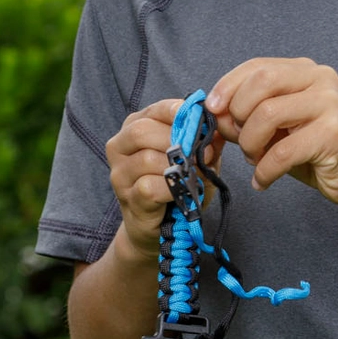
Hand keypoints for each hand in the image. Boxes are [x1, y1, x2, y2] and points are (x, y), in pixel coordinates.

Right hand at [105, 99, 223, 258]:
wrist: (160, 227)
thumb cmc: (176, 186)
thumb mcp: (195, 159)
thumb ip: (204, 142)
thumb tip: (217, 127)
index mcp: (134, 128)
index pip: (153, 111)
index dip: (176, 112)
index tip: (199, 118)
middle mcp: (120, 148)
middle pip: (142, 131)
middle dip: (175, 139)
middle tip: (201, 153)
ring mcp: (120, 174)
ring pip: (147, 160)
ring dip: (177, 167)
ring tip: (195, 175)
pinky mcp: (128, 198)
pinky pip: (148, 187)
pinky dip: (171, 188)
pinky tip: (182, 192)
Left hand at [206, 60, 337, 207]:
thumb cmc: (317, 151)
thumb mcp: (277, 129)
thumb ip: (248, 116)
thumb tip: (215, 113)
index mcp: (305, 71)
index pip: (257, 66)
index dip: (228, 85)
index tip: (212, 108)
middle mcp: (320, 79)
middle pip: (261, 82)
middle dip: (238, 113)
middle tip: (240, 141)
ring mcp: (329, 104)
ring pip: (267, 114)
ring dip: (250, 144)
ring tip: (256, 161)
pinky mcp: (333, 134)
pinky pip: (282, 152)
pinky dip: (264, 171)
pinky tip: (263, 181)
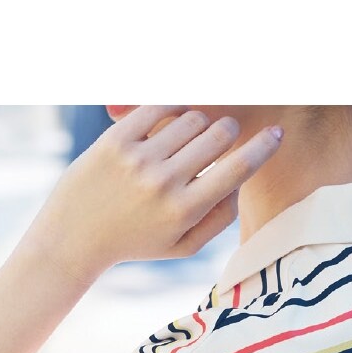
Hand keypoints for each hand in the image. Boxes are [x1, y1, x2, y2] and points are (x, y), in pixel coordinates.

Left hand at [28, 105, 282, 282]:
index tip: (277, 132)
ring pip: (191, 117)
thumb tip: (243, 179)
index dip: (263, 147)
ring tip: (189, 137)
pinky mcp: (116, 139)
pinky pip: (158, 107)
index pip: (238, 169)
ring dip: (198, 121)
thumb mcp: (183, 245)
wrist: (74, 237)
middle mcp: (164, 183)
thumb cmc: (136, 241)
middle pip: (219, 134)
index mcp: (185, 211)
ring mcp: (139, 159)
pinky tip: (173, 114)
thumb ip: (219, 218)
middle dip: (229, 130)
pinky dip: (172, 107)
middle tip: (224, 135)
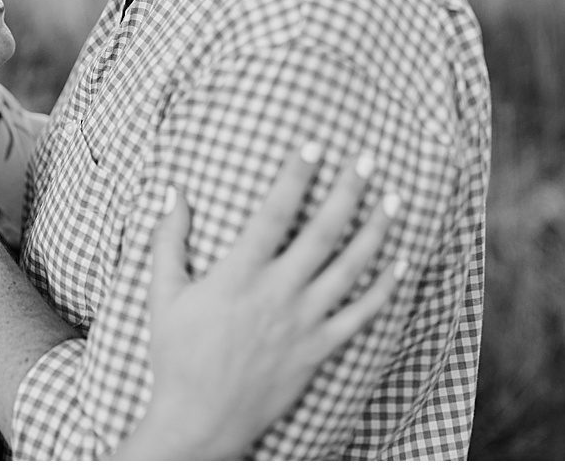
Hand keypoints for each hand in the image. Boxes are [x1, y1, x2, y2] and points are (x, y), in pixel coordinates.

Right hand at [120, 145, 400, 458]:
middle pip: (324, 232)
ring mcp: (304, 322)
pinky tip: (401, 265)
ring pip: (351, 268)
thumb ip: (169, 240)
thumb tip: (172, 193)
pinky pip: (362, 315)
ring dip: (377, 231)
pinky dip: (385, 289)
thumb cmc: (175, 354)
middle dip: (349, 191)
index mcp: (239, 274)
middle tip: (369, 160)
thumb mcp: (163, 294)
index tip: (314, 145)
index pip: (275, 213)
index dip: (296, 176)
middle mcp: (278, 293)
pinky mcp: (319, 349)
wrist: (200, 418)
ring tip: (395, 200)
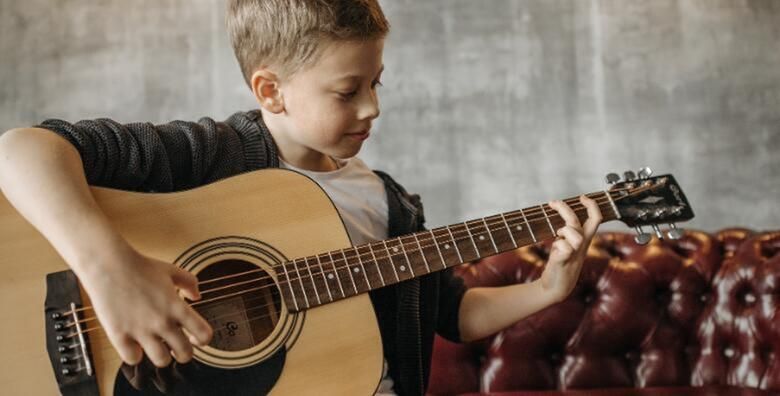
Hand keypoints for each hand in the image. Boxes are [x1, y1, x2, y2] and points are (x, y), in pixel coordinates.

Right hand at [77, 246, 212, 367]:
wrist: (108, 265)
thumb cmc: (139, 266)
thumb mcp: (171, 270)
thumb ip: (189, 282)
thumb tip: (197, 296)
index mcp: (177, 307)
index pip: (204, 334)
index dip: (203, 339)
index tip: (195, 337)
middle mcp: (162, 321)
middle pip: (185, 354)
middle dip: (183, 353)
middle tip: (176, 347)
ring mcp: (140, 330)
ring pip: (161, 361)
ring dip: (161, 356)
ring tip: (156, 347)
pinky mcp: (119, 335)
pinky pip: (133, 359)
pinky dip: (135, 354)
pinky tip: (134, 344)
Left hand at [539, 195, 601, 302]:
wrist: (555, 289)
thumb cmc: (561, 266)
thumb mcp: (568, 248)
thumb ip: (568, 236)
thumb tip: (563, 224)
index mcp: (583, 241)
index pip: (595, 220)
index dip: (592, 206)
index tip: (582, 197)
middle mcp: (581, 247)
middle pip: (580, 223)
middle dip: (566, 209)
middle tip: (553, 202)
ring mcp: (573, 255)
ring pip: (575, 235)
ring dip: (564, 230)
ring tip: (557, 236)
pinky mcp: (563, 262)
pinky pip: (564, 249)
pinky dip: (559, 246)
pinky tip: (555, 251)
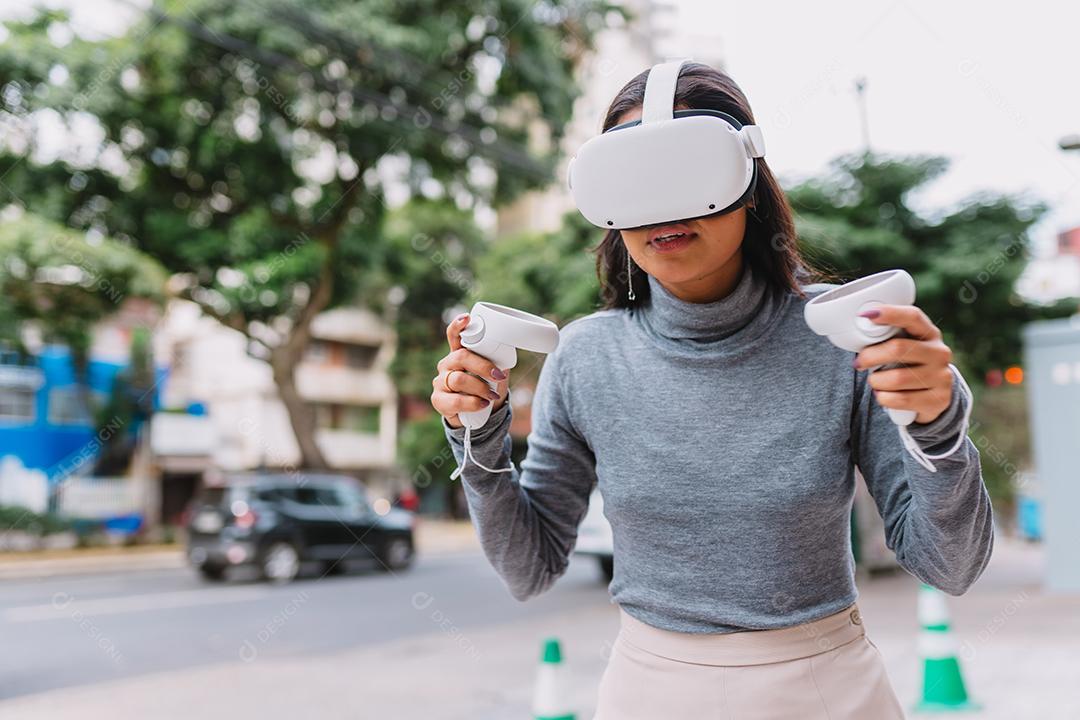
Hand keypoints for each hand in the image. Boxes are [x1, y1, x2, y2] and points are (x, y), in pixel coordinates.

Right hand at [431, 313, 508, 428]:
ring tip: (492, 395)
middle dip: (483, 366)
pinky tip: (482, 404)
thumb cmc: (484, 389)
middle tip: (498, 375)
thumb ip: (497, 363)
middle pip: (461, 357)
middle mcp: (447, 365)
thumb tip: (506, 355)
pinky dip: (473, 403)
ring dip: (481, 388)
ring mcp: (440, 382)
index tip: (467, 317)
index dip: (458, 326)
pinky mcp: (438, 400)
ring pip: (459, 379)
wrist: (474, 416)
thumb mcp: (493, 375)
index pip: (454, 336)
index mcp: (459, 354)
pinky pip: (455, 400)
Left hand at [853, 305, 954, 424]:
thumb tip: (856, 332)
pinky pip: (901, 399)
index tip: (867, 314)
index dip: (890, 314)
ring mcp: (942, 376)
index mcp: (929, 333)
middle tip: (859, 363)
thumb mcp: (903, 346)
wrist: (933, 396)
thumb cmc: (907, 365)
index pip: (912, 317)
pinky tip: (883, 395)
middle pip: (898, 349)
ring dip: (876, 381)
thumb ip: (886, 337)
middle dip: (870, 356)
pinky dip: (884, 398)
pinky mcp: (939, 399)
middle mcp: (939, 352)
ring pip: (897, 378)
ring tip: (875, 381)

---

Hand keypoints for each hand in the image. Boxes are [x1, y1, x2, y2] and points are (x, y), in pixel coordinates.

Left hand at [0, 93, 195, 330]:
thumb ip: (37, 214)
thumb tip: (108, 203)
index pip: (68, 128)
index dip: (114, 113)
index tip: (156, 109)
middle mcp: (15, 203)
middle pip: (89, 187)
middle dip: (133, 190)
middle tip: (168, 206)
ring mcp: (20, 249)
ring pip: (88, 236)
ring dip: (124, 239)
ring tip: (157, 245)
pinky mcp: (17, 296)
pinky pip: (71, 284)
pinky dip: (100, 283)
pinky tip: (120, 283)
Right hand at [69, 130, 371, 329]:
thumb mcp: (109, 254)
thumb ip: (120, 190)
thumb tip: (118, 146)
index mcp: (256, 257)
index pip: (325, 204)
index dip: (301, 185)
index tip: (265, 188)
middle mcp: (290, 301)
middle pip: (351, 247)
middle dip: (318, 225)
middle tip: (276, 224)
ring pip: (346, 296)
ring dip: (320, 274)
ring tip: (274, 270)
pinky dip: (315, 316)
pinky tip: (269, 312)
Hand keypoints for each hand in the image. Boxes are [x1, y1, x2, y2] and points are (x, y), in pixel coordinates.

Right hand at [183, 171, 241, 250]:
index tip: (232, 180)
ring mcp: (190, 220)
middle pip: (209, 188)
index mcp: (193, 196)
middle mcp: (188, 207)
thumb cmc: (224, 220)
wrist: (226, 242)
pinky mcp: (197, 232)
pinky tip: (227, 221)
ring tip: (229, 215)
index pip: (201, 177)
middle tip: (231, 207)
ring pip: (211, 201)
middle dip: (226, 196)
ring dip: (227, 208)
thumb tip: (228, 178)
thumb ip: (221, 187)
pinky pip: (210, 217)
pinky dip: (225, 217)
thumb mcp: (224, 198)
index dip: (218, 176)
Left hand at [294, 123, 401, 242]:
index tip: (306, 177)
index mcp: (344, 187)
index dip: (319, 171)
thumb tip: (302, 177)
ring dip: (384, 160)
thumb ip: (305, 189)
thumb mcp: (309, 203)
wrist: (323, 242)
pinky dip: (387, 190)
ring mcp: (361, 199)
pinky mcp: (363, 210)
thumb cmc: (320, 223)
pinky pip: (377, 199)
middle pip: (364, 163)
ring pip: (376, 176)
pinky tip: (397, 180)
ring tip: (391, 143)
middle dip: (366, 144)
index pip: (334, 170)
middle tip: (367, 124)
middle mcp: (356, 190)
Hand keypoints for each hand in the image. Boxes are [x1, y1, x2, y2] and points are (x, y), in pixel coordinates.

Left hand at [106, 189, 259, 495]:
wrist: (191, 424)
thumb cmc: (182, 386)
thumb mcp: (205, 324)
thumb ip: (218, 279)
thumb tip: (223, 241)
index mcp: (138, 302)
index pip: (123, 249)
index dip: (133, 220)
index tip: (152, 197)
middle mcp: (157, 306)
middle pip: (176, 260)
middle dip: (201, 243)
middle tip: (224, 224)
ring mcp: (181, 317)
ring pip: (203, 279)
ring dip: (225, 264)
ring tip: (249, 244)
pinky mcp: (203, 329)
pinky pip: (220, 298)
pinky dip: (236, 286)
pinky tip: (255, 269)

- **Problem to solve**:
In the listing above, find the line with "thumb tip: (217, 127)" and the line with "thumb tip: (243, 179)". Copy exactly those two and every line between, without the pictures.

- **Exercise solution**:
thumb tip: (217, 127)
index mcp: (134, 128)
index pip: (153, 111)
index dip: (176, 112)
index tip: (199, 118)
middle mcp: (120, 148)
middle pip: (142, 131)
middle dip: (175, 139)
middle tip: (201, 153)
ring mcp: (120, 174)
ring pip: (147, 160)
ring dip: (177, 167)
ring tip: (195, 175)
pinky mcp: (128, 198)
pinky pip: (148, 187)
pinky dip: (171, 188)
pinky tip: (182, 192)
Left hand at [206, 60, 337, 207]:
thumb cmc: (317, 151)
thumb mcp: (277, 129)
thumb ip: (248, 116)
thumb tip: (215, 113)
index mcp: (305, 71)
index pip: (257, 66)
index dip: (228, 85)
index tip: (212, 108)
middle mcp: (320, 79)
middle pip: (261, 82)
middle dip: (238, 113)
middle tip: (240, 141)
ring mcp: (329, 104)
ring pip: (267, 114)
ring dip: (250, 144)
ring tip: (256, 161)
pinky mcp: (333, 134)
pinky pip: (282, 152)
pinky dip: (264, 171)
pinky tip: (263, 181)
Hand keypoints for each hand in the image. Boxes are [x1, y1, x2, y2] and points are (x, y), in pixel coordinates.

Left hand at [28, 105, 282, 282]:
index tip: (277, 132)
ring pip: (191, 117)
thumb tip: (243, 179)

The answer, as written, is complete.